He needs to do better this spring, for his own peace of mind and because he could be a pivotal player in how the Rangers' pitching staff falls into place for Opening Day.
"I have to be better, I really do," Kirkman said. "I've had a hard time the past few years, for some reason my arm wasn't ready like it should be. But I think I'm more ready for this spring [than] in the past. I've been working on a few things with [pitching coach Mike Maddux] to combat my command and bringing it back in, and this should be a pretty good spring.
"I was ready for [Spring Training] to get here. I was ready to get started. I'm tired of getting here, having one really bad game and it's over. I want to pitch to my capability."
Maddux has also urged Kirkman to be willing to take on a bigger role in the bullpen.

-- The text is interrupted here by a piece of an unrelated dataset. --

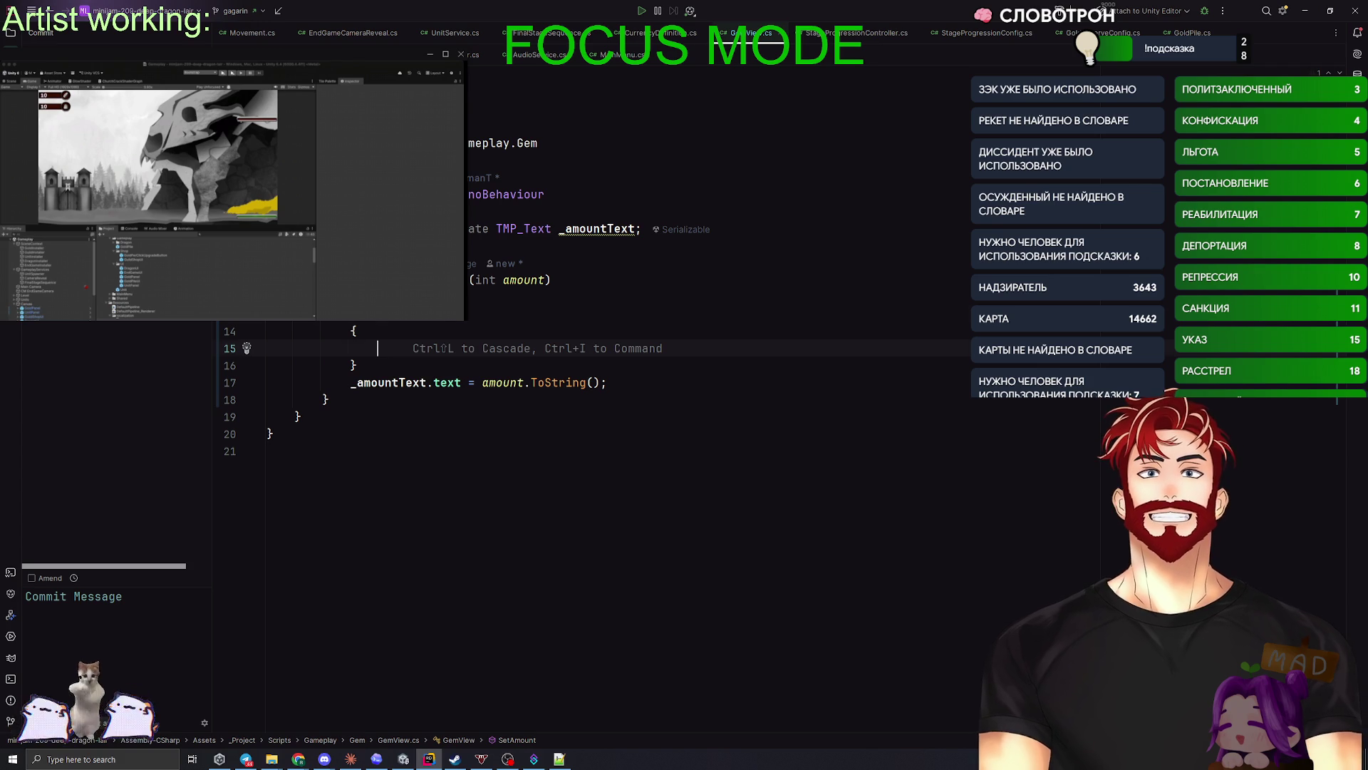
key(Up)
key(Up)
text(0))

"That's what I want to do, that's where I want my career to go," Kirkman said. "I want to be that guy in the seventh inning."
Kirkman has the talent to dominate. Over parts of the past three seasons, he has pitched in 57 Major League games, held opponents to a .202 batting average and struck out 75 batters in 79 innings. The problem has been 39 walks, or 4.4 per nine innings. That's the highest for any Rangers reliever with at least 50 appearances over the past combined three seasons.
That statistic drives manager Ron Washington crazy, but if Kirkman can fix his command issues, he could give the Rangers a dominating left-handed setup reliever in the bullpen. That might make it easier for the Rangers to move Robbie Ross to the rotation. Kirkman and Ross are the most experienced left-handed relievers on the Rangers 40-man roster, although Jeff Beliveau was claimed on waivers from the Cubs and veterans Neal Cotts and Nate Robertson have Minor League contracts.